In his Life of Abernethy, his biographer, Dr. Macilwain, refers to experiments upon living animals, "WHICH ARE SO REVOLTING FROM THEIR CRUELTY, that the mind recoils from the contemplation of them." This, too, is a noteworthy utterance, coming from one who was a distinguished London surgeon and a Fellow of the Royal Society. In a subsequent work entitled "Remarks on Vivisection," published some seventeen years before the date ascribed by Professor Bowditch as that marking the beginning of criticism, he refers again to the views of Abernethy:

"As for experiments on living animals involving suffering, Mr. Abernethy disapproved of them, and seldom alluded to them but in terms of distrust, derision, or disgust."

That the criticism of experimental cruelty did not begin in 1864, as imagined by Professor Bowditch, the quotations here given sufficiently demonstrate.

Beyond this demonstration, does the history of these savage tormentors have any lesson for us to-day? They belonged to another century. Should they not be forgiven, and their experiments condoned? Why not confine attention solely to the laboratory of to-day? Why blame Brachet and Magendie and Spallanzani, to whom anaesthesia was unknown?

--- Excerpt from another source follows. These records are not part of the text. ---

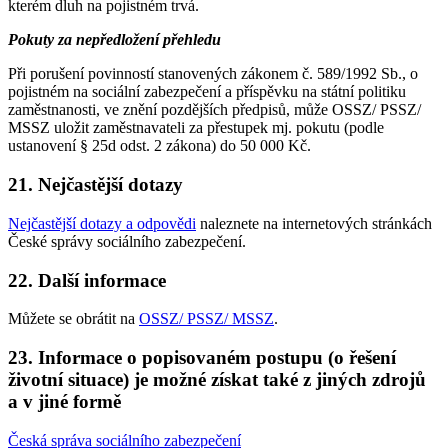
kterém dluh na pojistném trvá.
Pokuty za nepředložení přehledu
Při porušení povinností stanovených zákonem č. 589/1992 Sb., o
pojistném na sociální zabezpečení a příspěvku na státní politiku
zaměstnanosti, ve znění pozdějších předpisů, může OSSZ/ PSSZ/
MSSZ uložit zaměstnavateli za přestupek mj. pokutu (podle
ustanovení § 25d odst. 2 zákona) do 50 000 Kč.
21. Nejčastější dotazy
Nejčastější dotazy a odpovědi
naleznete na internetových stránkách
České správy sociálního zabezpečení.
22. Další informace
Můžete se obrátit na
OSSZ/ PSSZ/ MSSZ
.
23. Informace o popisovaném postupu (o řešení
životní situace) je možné získat také z jiných zdrojů
a v jiné formě
Česká správa sociálního zabezpečení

There is a false suggestion in this protest, which, in one form or another, we hear often to-day. It is the gratuitous assumption put forth in defence, that if anaesthetics had only been known to physiologists before 1846, they would invariably have been used. Any such suggestion is manifestly false. If these experiments of Brachet and of others to be mentioned were to be made at all, it was necessary that the animal should be conscious of the agony it experienced. In the most complete laboratory for vivisection of the present time—in the Rockefeller Institute, for example—no scientist could drive a dog INTO A FRENZY while it lies absolutely unconscious under the influence of chloroform! We may say this of the experiments of Magendie on the nervous system, for aside from the preliminary cutting operation, such experiments demanded the consciousness of the victim. That which humanity has a right to censure in these physiologists is the spirit of absolute indifference to animal suffering, the willingness to subject a living creature to agony without adequate reason for the infliction of pain. The discovery of chloroform or ether made no change in human nature. Some of the worst of vivisections have been made, not merely since anaesthetics were discovered, but within the present century. Over twenty-five years after the properties of ether had been discovered, the most prominent vivisector in England told the Royal Commission that, except for teaching purposes, "I never use anaesthetics where it is not necessary for convenience, " and that an experimenter "HAD NO TIME, SO TO SPEAK, FOR THINKING WHAT THE ANIMAL WILL FEEL OR SUFFER."[1]